About Rationally Speaking
Rationally Speaking is a blog maintained by Prof. Massimo Pigliucci, a philosopher at the City University of New York. The blog reflects the Enlightenment figure Marquis de Condorcet's idea of what a public intellectual (yes, we know, that's such a bad word) ought to be: someone who devotes himself to "the tracking down of prejudices in the hiding places where priests, the schools, the government, and all long-established institutions had gathered and protected them." You're welcome. Please notice that the contents of this blog can be reprinted under the standard Creative Commons license.
Sunday, October 19, 2008
Response to Rowlands: on being a humanist, part deux
thanks for the thoughtful response, I truly hope this indirect exchange will stimulate positive thinking in the humanist and supra-humanist (is that what you would consider your philosophy to be?) communities. And best luck with your wolf book, I have one coming out too, but not before the end of 2009, so too early for a plug.

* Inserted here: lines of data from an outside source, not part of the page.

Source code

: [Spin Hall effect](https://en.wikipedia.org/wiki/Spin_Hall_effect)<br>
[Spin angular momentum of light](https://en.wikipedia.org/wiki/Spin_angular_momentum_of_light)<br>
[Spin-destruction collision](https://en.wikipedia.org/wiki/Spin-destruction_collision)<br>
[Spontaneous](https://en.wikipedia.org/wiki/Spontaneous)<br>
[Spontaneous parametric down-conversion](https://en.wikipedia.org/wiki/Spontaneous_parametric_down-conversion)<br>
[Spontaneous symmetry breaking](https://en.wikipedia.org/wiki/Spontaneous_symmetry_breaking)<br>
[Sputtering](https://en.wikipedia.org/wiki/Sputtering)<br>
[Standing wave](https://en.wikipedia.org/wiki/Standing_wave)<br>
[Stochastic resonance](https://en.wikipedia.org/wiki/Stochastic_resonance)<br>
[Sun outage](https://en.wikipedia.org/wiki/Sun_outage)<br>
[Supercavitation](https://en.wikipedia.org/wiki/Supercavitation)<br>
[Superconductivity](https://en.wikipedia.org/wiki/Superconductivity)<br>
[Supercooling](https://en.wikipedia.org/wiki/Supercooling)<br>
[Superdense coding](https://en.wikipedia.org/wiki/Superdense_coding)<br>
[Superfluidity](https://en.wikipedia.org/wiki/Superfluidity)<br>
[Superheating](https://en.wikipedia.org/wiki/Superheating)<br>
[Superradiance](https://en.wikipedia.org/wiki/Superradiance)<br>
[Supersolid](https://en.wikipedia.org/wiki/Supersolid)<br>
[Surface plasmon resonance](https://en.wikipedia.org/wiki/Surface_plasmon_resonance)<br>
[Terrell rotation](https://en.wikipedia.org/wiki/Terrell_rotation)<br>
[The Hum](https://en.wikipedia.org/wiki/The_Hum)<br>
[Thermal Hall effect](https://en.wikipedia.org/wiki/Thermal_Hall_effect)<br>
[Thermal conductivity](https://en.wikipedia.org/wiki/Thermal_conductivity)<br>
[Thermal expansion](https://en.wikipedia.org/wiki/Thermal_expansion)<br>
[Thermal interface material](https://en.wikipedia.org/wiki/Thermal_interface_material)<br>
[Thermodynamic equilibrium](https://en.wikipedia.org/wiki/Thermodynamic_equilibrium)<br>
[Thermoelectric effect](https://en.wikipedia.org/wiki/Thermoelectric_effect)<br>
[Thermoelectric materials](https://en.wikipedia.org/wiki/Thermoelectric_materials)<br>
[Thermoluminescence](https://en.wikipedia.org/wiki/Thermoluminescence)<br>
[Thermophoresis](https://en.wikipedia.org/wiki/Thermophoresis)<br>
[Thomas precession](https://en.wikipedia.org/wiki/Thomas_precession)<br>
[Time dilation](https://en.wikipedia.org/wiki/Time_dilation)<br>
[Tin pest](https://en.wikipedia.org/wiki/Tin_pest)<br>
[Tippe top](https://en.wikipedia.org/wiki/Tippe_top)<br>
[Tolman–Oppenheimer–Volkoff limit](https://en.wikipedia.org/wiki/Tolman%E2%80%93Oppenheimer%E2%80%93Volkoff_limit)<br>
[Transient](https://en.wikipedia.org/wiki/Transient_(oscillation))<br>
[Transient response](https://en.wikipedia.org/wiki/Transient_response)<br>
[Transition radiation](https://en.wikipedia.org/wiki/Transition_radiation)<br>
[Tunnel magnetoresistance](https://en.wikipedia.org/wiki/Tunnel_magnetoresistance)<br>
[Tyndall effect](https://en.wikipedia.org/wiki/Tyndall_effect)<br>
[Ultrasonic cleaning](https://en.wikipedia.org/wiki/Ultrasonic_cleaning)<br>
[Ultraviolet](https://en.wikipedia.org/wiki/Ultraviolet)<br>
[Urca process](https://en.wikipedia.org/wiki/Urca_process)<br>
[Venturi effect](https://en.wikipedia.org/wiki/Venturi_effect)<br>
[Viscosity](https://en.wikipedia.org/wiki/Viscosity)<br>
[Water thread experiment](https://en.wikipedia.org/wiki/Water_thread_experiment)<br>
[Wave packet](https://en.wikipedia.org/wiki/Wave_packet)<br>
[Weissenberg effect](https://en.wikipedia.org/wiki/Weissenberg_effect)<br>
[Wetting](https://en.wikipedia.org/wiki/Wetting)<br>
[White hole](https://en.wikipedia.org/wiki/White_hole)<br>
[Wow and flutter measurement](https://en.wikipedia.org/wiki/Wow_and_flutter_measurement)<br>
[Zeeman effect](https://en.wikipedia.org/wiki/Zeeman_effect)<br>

You accused me of moving the goal posts because I picked the Merriam Webster definition of humanism, but I simply chose the one I found most acceptable among the ones that you put on the line for discussion, so I think it was fair game. You may be right that the Webster take on humanism is a bit bland, but what do you expect from a dictionary definition? If you’d like to seriously get into what humanism is then you need to go for books written by humanists on the topic. I can recommend the classic The Philosophy of Humanism by Corliss Lamont, or Paul Kurtz’s What Is Secular Humanism?, among many others.
As for religion and the supernatural, good ‘ol Durkheim can say what he wants, in my view religion implies supernaturalism by definition as well as a matter of cultural history, and it is rather disingenuous to pretend otherwise. However, I of course accept your clarification that you did not mean to imply that humanism is a religion. You only alleged that humanism works like a religion because it is based on faith. The problem is that this begins to look like a distinction without a difference (especially if you reject my contention that religion implies supernatural beliefs). At any rate, there is nothing more irritating to a humanist than being accused of taking things on faith. Remember the Webster definition: “a philosophy that usually rejects supernaturalism and stresses an individual's dignity and worth and capacity for self-realization through reason.” Reason, as opposed to faith, being the key word here.
Regarding my analogy with the concept of family, as a counter to your original example of a philosophy in favor of “white people,” surely you realize that analogies have limits. My point was simply to show that a philosophy in defense of “white people” leads to pernicious outcomes, but this does not imply that any other subjective preference, such as the one for family, is equally pernicious. Still, there is a limit to the analogy, and the whole of humankind simply is not in the same ballpark as one’s family. I think humanists would agree that one’s family is important, but that the welfare of humanity as a whole is much more important. They would still not agree that either of these are in the same ballpark as the welfare of “white people.”
The key to our disagreement, however, comes into your followup on my family counterexample: “If this was the prevailing ideology around which a person’s life was organized – unbalanced by any countervailing factors – wouldn’t you regard them as somewhat family obsessed?” Of course, but where on earth did you get the idea that humanism is obsessed with humans and accounts for no countervailing factors? Even a superficial perusal of humanistic literature will clearly show that humanists consider the welfare of the planet as a whole, as well as of individual species living on it, as part of their positive philosophy, as a quintessential component of human flourishing as well as a matter of rational ethics.
I will not defend here my choice of remaining an omnivore. Yes, I contribute to environmental damage, but as you pointed out, so do you and anyone else living in a Western society, albeit in other ways (at least living in New York I don’t own a car!). And besides, the real damage to the environment is not done by omnivory, but by a population size out of control and a reckless use of specific technologies -- after all, humanity was happily omnivorous for hundreds of thousands of years without thereby generating global warming.
But now it is my turn to ask you to be honest: you keep arguing that putting a priority on human interests is wrongheaded, but -- when push comes to shove as you say -- are you really prepared to sacrifice a human life, perhaps your daughter, or wife, if you have children or are married, to save a wolf’s? If so, why, exactly, would that be the ethical thing to do? My position is that human beings deserve priority (which is not the same as absolute and unquestionable advantage) for two reasons: one, they are our closest kin (parochial, yes, but I can’t help empathize with a human more than with a wolf); two, because they are sentient and self-conscious. No, I don’t think the latter is an arbitrary value: “rights,” for instance, are a human construct that can only be understood and applied by humans. Surely that gives us a bit of a special consideration compared to wolves, no matter how good the latter are at pack hunting. If you don’t buy this and are not a humanist, what are you, and why?